## Task description
Would you please return the data below verbatim, without its pictures?

## Saved data entries
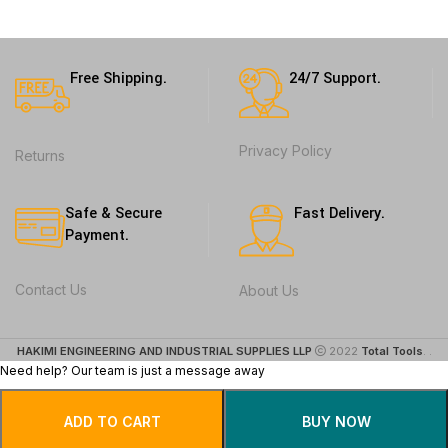
Free Shipping.
24/7 Support.
Privacy Policy
Returns
Safe & Secure
Fast Delivery.
Payment.
Contact Us
About Us
HAKIMI ENGINEERING AND INDUSTRIAL SUPPLIES LLP
2022
Total Tools
. .
Need help? Our team is just a message away
ADD TO CART
BUY NOW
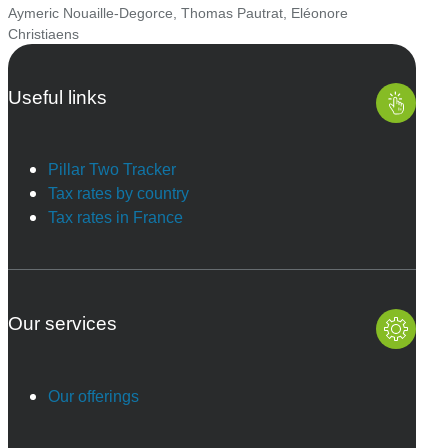
Aymeric Nouaille-Degorce
,
Thomas Pautrat
,
Eléonore
Christiaens
Useful links
Pillar Two Tracker
Tax rates by country
Tax rates in France
Our services
Our offerings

## Your solution
Free Shipping.
24/7 Support.
Privacy Policy
Returns
Safe & Secure
Fast Delivery.
Payment.
Contact Us
About Us
HAKIMI ENGINEERING AND INDUSTRIAL SUPPLIES LLP
2022
Total Tools
. .
Need help? Our team is just a message away
ADD TO CART
BUY NOW
Aymeric Nouaille-Degorce
,
Thomas Pautrat
,
Eléonore
Christiaens
Useful links
Pillar Two Tracker
Tax rates by country
Tax rates in France
Our services
Our offerings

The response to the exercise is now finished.